If the family member is an attorney or deputy whose powers cover the situation, then steps should be taken to discuss the position with them, on the same basis as above – i.e. that everyone is seeking to achieve the common goal of ensuring that the person’s best interests are secured.  If agreement cannot be reached, an application to the Court of the Protection will be needed before the vaccination can be carried out.   Depending upon the stance of the family member, it may be that consideration is needed as to whether a safeguarding inquiry under the relevant English or Welsh legislation should be made and/or reference made to the Office of the Public Guardian. 

How can an application to the Court of Protection be made?

Information about the Court of Protection can be found here, and guidance about medical treatment cases here.   That guidance makes clear (at paragraph 17) that in cases involving issues as to medical treatment, the organisation which is, or will be, responsible for commissioning or providing clinical or caring services to P should normally (although not always) be the applicant.  

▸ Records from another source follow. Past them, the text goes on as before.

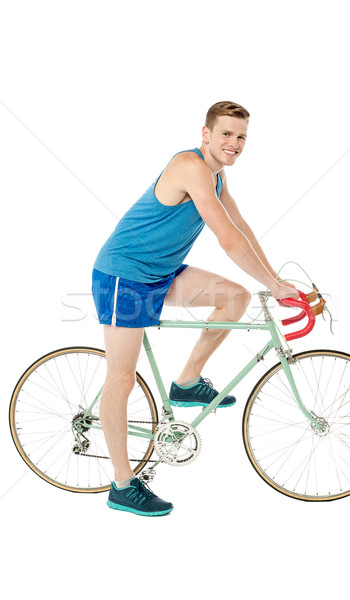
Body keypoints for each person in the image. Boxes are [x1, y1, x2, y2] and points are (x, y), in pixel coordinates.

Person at [92, 101, 299, 517]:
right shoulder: (191, 167)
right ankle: (122, 484)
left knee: (235, 297)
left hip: (163, 273)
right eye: (226, 134)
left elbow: (242, 229)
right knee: (122, 380)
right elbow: (226, 238)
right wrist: (273, 286)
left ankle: (185, 383)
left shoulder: (218, 178)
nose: (234, 143)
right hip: (125, 275)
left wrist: (278, 281)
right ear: (205, 134)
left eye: (241, 137)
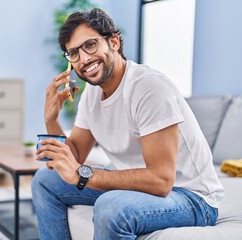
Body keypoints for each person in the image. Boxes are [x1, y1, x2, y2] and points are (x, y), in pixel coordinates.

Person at [32, 8, 224, 240]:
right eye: (73, 53)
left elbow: (161, 180)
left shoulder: (149, 88)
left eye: (90, 45)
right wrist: (51, 119)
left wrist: (82, 174)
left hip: (192, 197)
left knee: (111, 206)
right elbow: (75, 157)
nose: (83, 59)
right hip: (139, 188)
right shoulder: (91, 96)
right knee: (45, 181)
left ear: (113, 41)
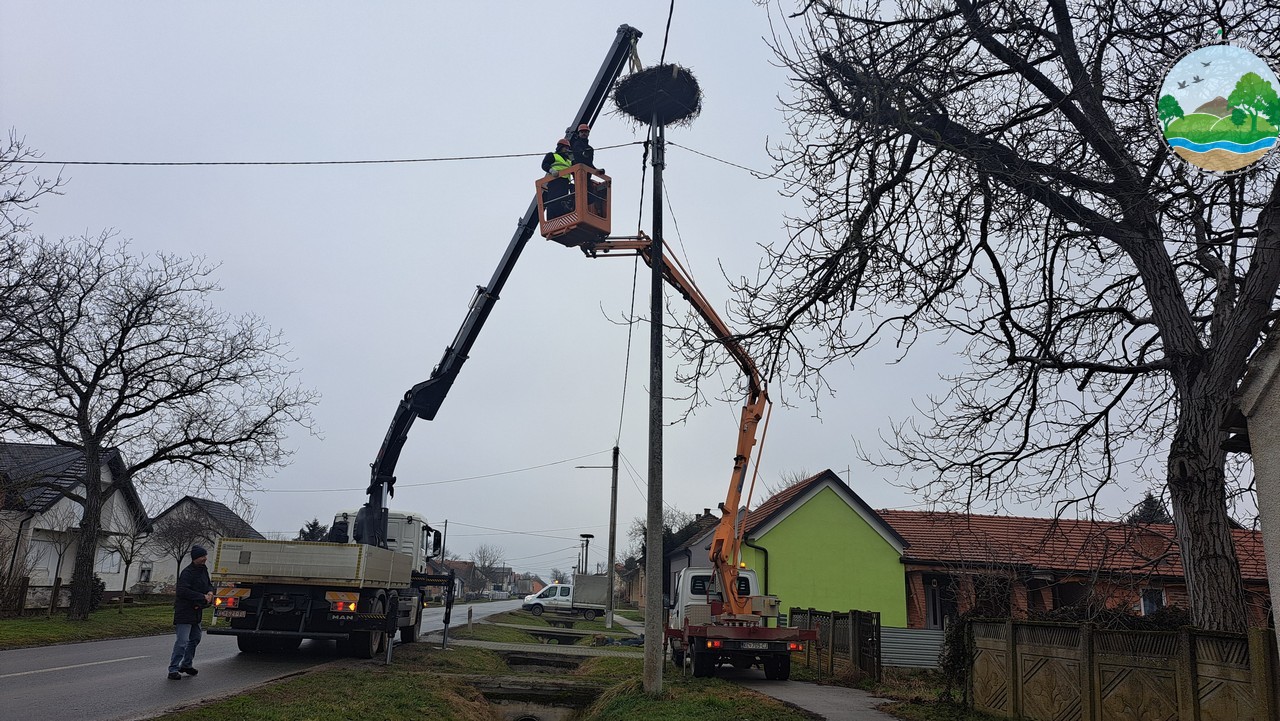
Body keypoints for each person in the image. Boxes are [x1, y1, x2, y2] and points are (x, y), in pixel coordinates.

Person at [168, 544, 213, 680]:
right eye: (202, 556)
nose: (205, 558)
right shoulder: (187, 573)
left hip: (197, 611)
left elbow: (208, 584)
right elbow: (182, 591)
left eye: (205, 556)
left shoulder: (203, 570)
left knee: (195, 638)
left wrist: (210, 592)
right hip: (184, 611)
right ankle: (173, 669)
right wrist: (202, 596)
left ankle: (187, 664)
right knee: (182, 642)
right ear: (195, 558)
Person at [541, 137, 575, 218]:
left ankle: (561, 216)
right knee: (554, 201)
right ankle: (552, 217)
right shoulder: (553, 155)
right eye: (565, 148)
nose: (567, 150)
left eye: (568, 148)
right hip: (555, 182)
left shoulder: (569, 161)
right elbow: (544, 164)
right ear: (560, 147)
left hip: (565, 183)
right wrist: (551, 170)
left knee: (563, 201)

When should an IMCA be appointed?

In almost every case, it is suggested that vaccination does not amount to serious medical treatment for purposes of the relevant regulations in England and Wales.   This means that there is no obligation under either regulation for the relevant NHS body to appoint an IMCA.  However, if there is a specific reason to consider that the very process of carrying out the vaccination (for instance to overcome any resistance on the part of the person) would be likely to “involve serious consequences for the patient” or “there is a fine balance between its benefits to the patient and the burdens and risks it is likely to entail”, this may tip the balance into the treatment being considered serious.  In such a situation, however, it is likely that an application to the Court of Protection might be required (so an IMCA appointment would not add anything by way of protection for the person). 

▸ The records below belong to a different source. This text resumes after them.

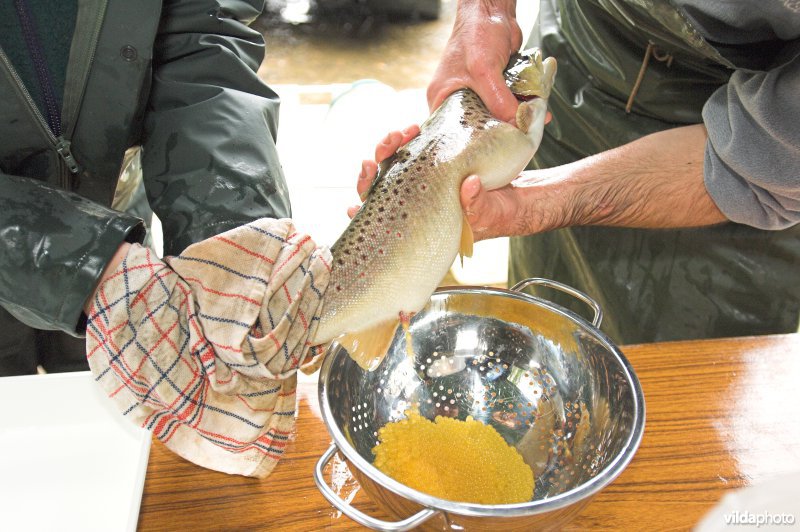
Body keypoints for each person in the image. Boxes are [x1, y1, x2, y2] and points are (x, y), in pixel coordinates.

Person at [1, 0, 332, 477]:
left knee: (111, 453)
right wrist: (80, 262)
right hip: (93, 255)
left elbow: (201, 30)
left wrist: (231, 240)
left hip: (116, 215)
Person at [361, 0, 800, 344]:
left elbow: (755, 164)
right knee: (537, 326)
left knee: (685, 376)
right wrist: (485, 12)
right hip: (579, 46)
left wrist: (531, 207)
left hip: (749, 143)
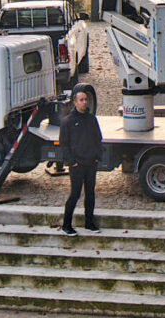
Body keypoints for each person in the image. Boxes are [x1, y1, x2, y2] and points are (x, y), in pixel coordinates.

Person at [59, 88, 102, 236]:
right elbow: (64, 144)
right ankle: (66, 224)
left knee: (90, 194)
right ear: (75, 102)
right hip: (77, 165)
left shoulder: (91, 119)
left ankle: (89, 222)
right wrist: (72, 162)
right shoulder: (68, 122)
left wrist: (97, 157)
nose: (85, 102)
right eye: (81, 100)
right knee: (75, 194)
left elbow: (98, 138)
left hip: (91, 163)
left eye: (86, 100)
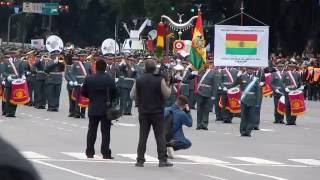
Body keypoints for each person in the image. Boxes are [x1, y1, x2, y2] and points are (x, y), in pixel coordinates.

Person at [130, 58, 173, 167]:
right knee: (159, 136)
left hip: (143, 111)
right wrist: (169, 84)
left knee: (143, 136)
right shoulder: (159, 79)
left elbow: (132, 95)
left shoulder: (139, 79)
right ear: (155, 68)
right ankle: (162, 160)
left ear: (145, 68)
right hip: (157, 111)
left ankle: (140, 160)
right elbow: (167, 94)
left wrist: (140, 99)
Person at [81, 59, 117, 159]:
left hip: (93, 107)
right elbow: (115, 93)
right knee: (105, 132)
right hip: (106, 108)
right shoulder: (109, 79)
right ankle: (106, 153)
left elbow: (83, 92)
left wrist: (92, 97)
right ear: (105, 68)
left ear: (95, 67)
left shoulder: (89, 78)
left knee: (92, 131)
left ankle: (89, 152)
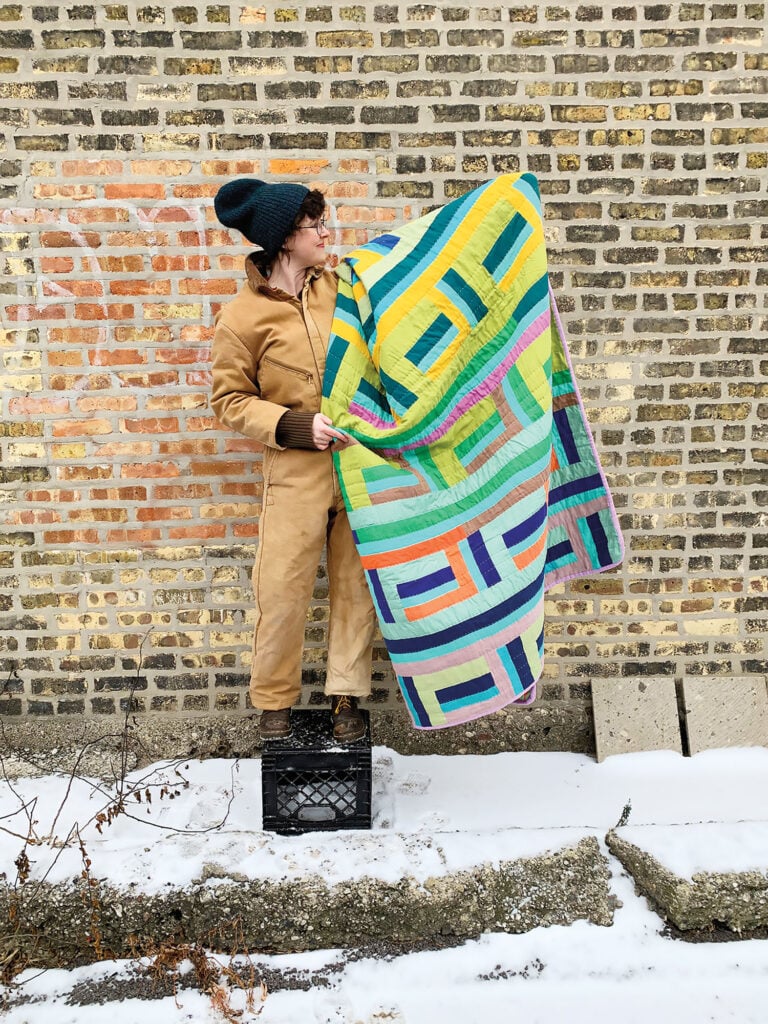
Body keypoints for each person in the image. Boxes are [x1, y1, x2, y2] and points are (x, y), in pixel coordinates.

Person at [210, 178, 376, 742]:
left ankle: (346, 698)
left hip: (359, 466)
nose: (326, 233)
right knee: (282, 588)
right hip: (295, 470)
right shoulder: (241, 316)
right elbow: (229, 401)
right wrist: (296, 426)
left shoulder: (347, 288)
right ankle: (274, 703)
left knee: (356, 585)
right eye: (314, 226)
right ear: (285, 240)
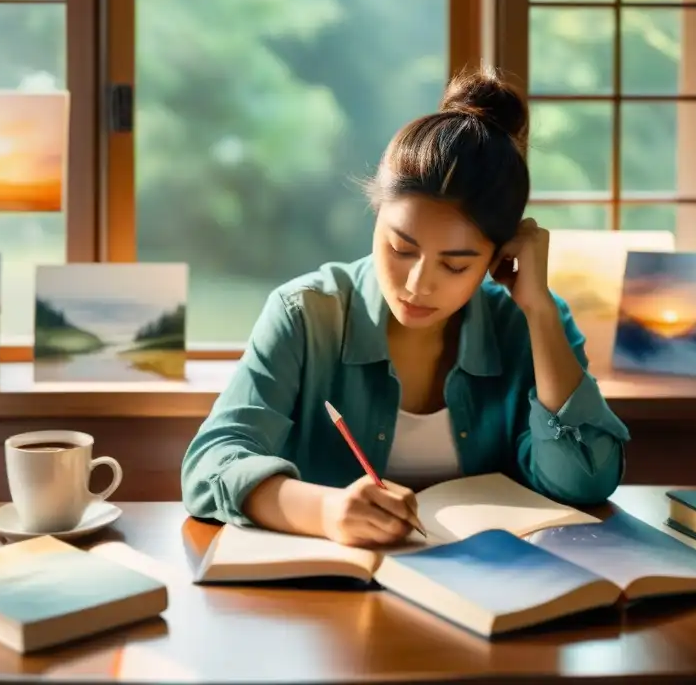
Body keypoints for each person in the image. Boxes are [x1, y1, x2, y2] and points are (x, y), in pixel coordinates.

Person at [180, 67, 631, 548]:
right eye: (401, 249)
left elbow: (585, 481)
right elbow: (212, 463)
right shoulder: (305, 314)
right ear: (376, 216)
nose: (418, 285)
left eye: (455, 266)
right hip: (326, 596)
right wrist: (327, 512)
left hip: (488, 591)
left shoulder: (530, 323)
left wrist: (538, 310)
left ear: (499, 257)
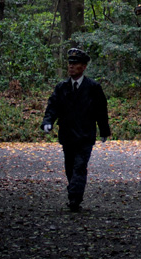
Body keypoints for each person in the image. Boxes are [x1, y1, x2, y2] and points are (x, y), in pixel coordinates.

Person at [42, 48, 111, 212]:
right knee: (69, 167)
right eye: (70, 63)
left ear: (84, 67)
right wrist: (48, 122)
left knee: (80, 166)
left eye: (75, 64)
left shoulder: (93, 87)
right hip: (67, 135)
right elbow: (53, 106)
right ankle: (74, 193)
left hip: (85, 136)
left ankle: (74, 198)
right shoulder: (62, 87)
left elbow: (101, 110)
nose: (71, 66)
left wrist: (104, 130)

There may well be a role for non-statutory advocacy in complex situations where it is challenging to work out what is in the best interests of the patient, and there are concerns about the family members’ ability to represent their voice. A very obvious point is that it would cost significantly less to instruct an advocate who may help ‘unlock’ the position than it would to make an application to the Court of Protection.

What responsibilities do local authorities have?

As the administration of the vaccine is a matter for healthcare professionals, local authorities will not have a direct responsibility for its administration.  However, local authorities will have an important role to play in supporting care homes and (in due course) other placements where vaccinations will be offered to understand their responsibilities.  

Is a DNACPR notice relevant in this context?

No.  Even if a DNACPR recommendation has been properly made, it is vanishingly unlikely that it could be appropriate or in the person’s best interests not to attempt CPR in the event that they suffered anaphylactic shock and required it.  The potential for such anaphylactic reaction should be considered carefully as part of the decision whether the vaccine is appropriate.



[1] This document addresses questions posed in a COVID-19 “Rapid Response” Webinar held on 18 Dec., 2020:   The MCA and COVID Vaccinations in Care Homes.  The webinar was organized by the National Mental Capacity Forum (NMCF) and the Essex Autonomy Project (EAP).  The FAQ responses in this document do not represent the position of the NMCF, the Department of Health and Social Care, or the Ministry of Justice.  Support for this research and for the webinar itself was provided by the Arts and Humanities Research Council; Grant Number:   AH/V012770/1 (Ensuring Respect for Human Rights in Locked-Down Care Homes).